» TASK: Change "Premium Hizmet" to "Özel Hizmet" in the lines of the listing below and leave everything else as it is. Write out only the text, leaving out the picture.

» SUPPLIED ENTRIES:
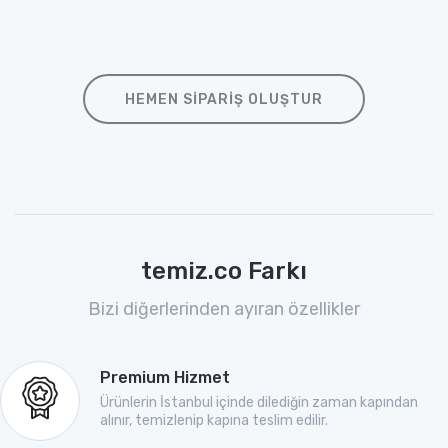
HEMEN SIPARIŞ OLUŞTUR
temiz.co Farkı
Bizi diğerlerinden ayıran özellikler
Premium Hizmet
Ürünlerin İstanbul içinde dilediğin zaman kapından
alınır, temizlenip kapına teslim edilir.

» WRITTEN RESPONSE:
HEMEN SIPARIŞ OLUŞTUR
temiz.co Farkı
Bizi diğerlerinden ayıran özellikler
Özel Hizmet
Ürünlerin İstanbul içinde dilediğin zaman kapından
alınır, temizlenip kapına teslim edilir.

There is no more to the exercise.